### The request
Convert the lines of every record below into a JSON list of strings, one string per line, skipping blank lines. Leave out the picture lines.

Records from a data collection
^^^^

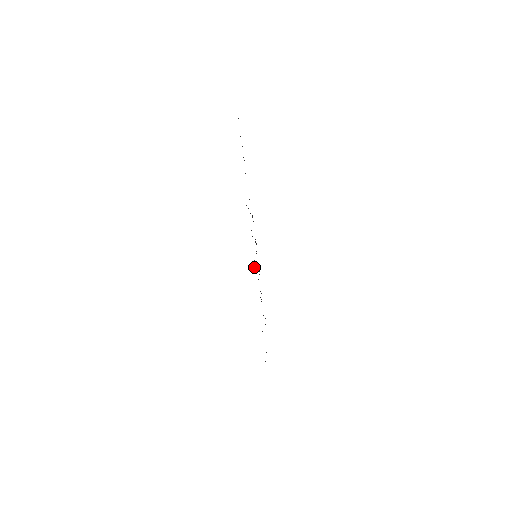
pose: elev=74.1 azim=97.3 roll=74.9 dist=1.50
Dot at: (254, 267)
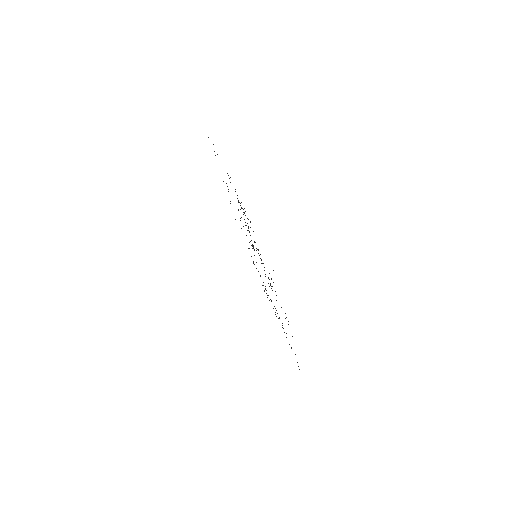
Dot at: occluded
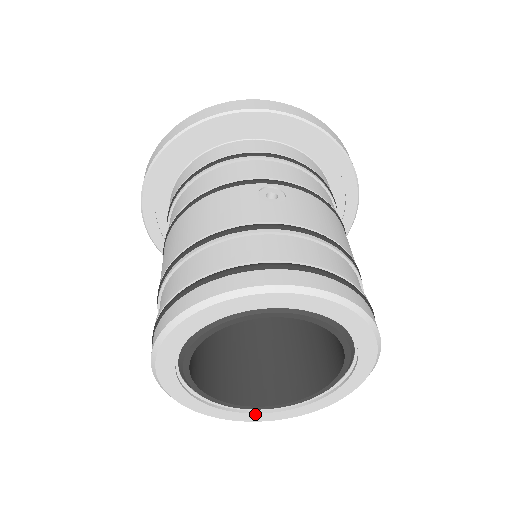
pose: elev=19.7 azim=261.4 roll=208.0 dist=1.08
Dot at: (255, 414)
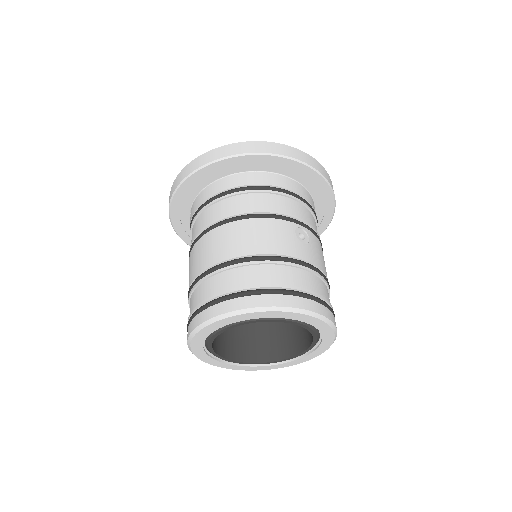
Dot at: (228, 364)
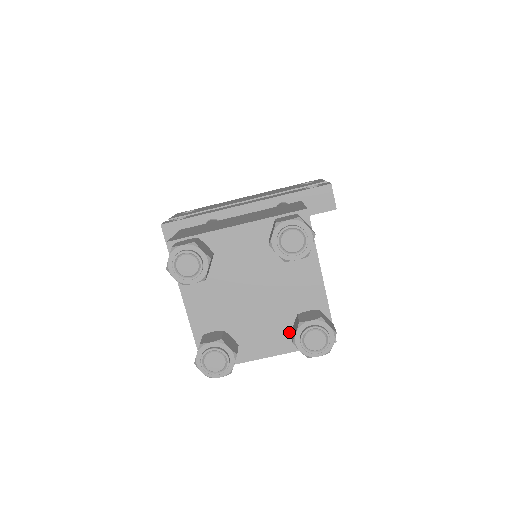
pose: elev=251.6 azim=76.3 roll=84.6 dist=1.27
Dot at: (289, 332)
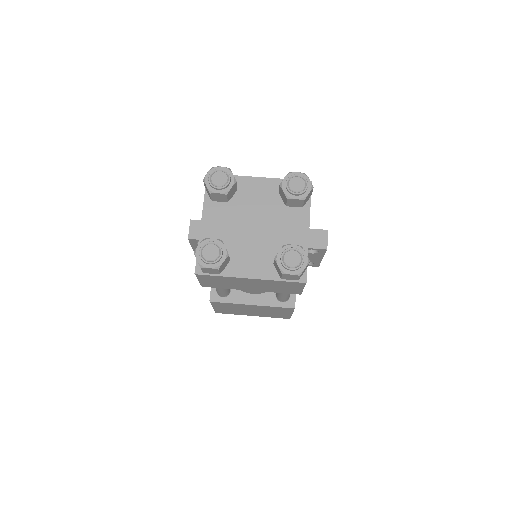
Dot at: (272, 263)
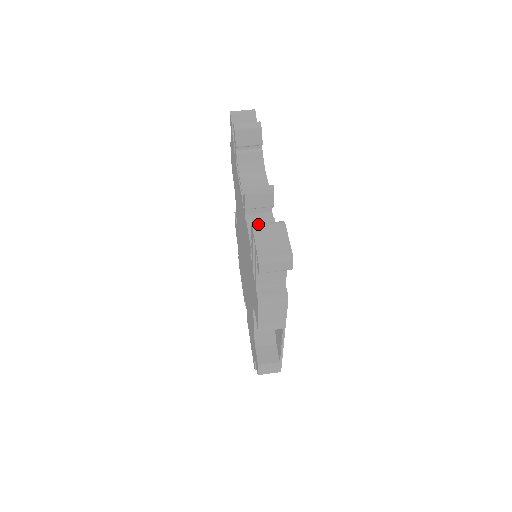
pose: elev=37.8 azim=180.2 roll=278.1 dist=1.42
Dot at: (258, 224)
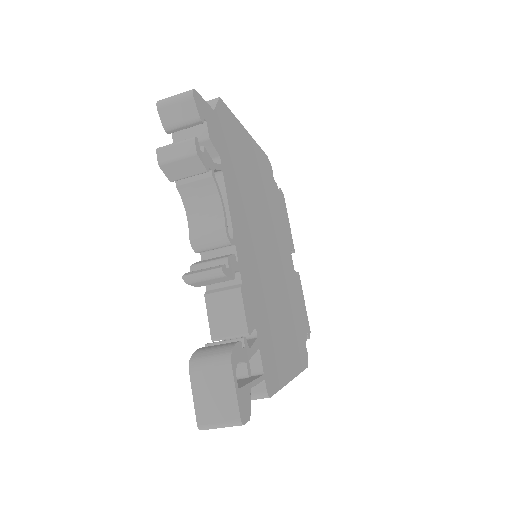
Dot at: (196, 363)
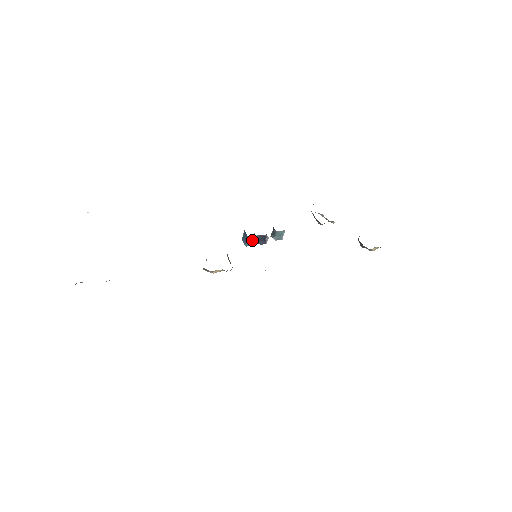
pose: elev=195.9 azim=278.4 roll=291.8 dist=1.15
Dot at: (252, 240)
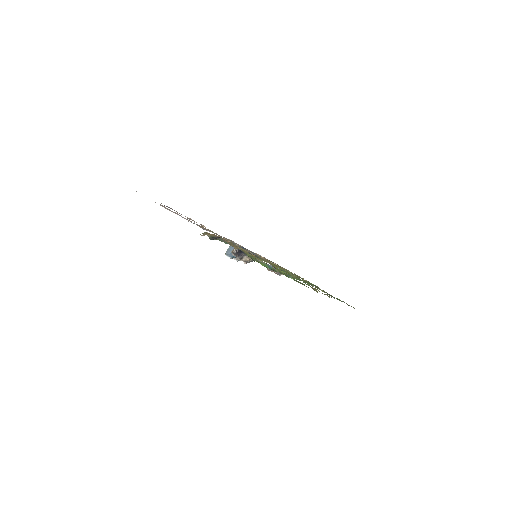
Dot at: occluded
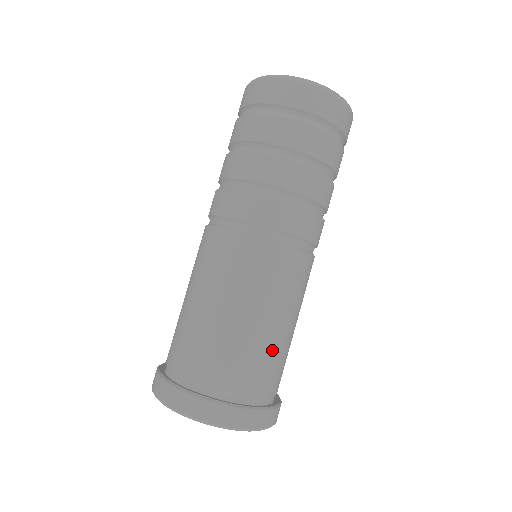
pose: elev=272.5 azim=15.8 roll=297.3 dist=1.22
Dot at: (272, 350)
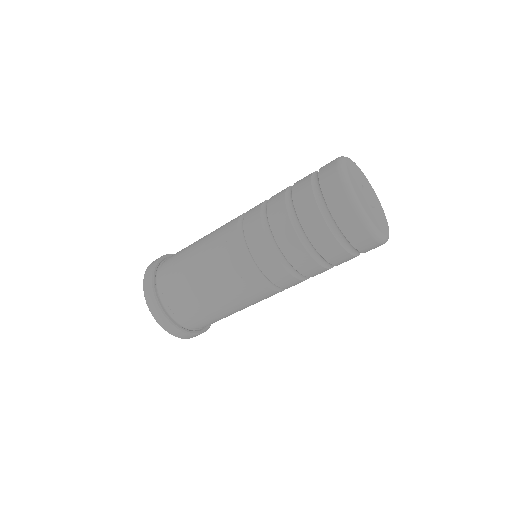
Dot at: occluded
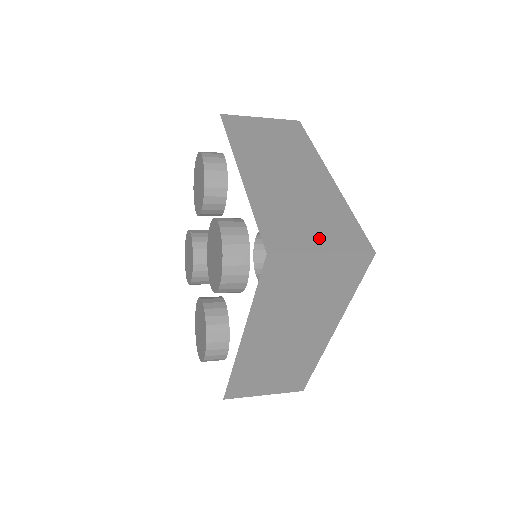
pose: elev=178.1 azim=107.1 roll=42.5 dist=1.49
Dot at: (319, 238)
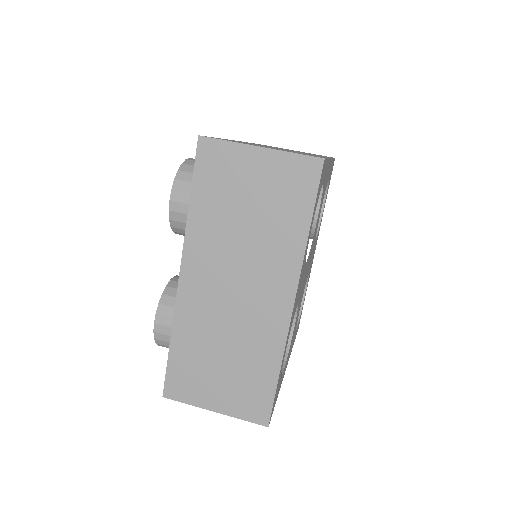
Dot at: (220, 394)
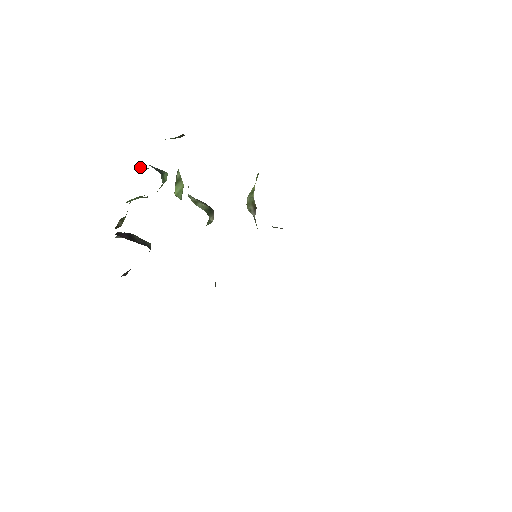
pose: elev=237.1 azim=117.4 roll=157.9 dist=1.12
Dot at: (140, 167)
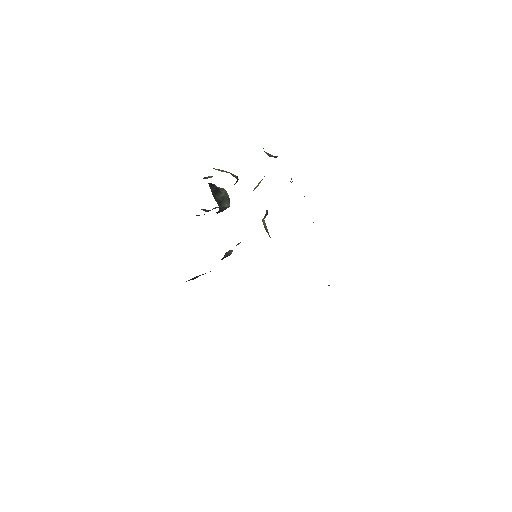
Dot at: occluded
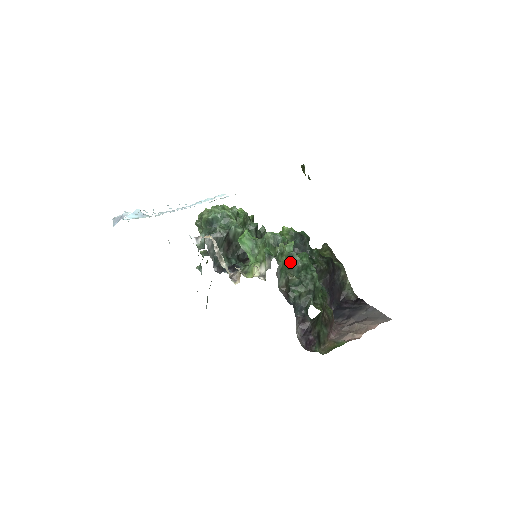
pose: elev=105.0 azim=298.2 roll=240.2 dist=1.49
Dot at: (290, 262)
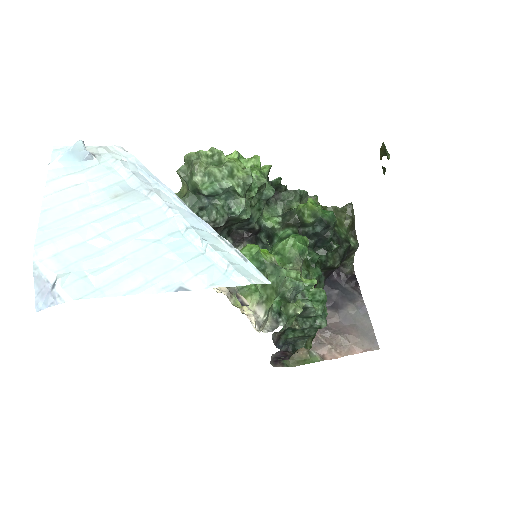
Dot at: (300, 313)
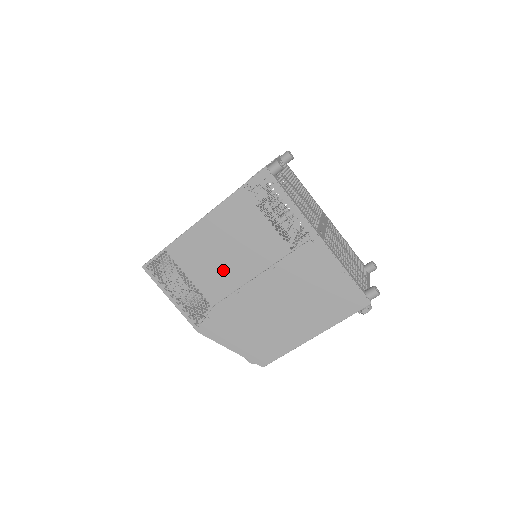
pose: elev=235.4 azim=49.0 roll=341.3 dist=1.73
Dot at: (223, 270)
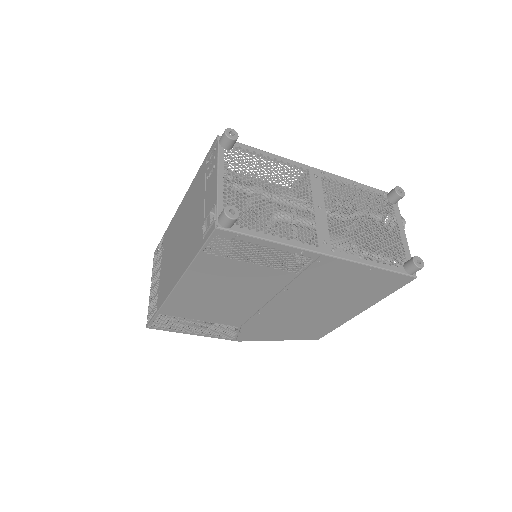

^^^^

### Answer for the task
[
  "pose: elev=74.1 azim=97.3 roll=74.9 dist=1.50",
  "Dot at: (254, 267)",
  "Dot at: occluded",
  "pose: elev=19.7 azim=261.4 roll=208.0 dist=1.08",
  "Dot at: (255, 414)",
  "Dot at: (228, 364)",
  "pose: elev=251.6 azim=76.3 roll=84.6 dist=1.27",
  "Dot at: (289, 332)",
  "Dot at: (272, 263)",
  "pose: elev=37.8 azim=180.2 roll=278.1 dist=1.42",
  "Dot at: (258, 224)",
  "Dot at: (196, 363)",
  "pose: elev=195.9 azim=278.4 roll=291.8 dist=1.15",
  "Dot at: (252, 240)",
  "Dot at: occluded",
  "pose: elev=272.5 azim=15.8 roll=297.3 dist=1.22",
  "Dot at: (272, 350)",
  "Dot at: occluded",
  "pose: elev=178.1 azim=107.1 roll=42.5 dist=1.49",
  "Dot at: (319, 238)",
  "Dot at: (220, 394)",
  "pose: elev=237.1 azim=117.4 roll=157.9 dist=1.12",
  "Dot at: (140, 167)",
  "Dot at: occluded",
  "pose: elev=105.0 azim=298.2 roll=240.2 dist=1.49",
  "Dot at: (290, 262)",
  "Dot at: (300, 313)",
  "pose: elev=235.4 azim=49.0 roll=341.3 dist=1.73",
  "Dot at: (223, 270)"
]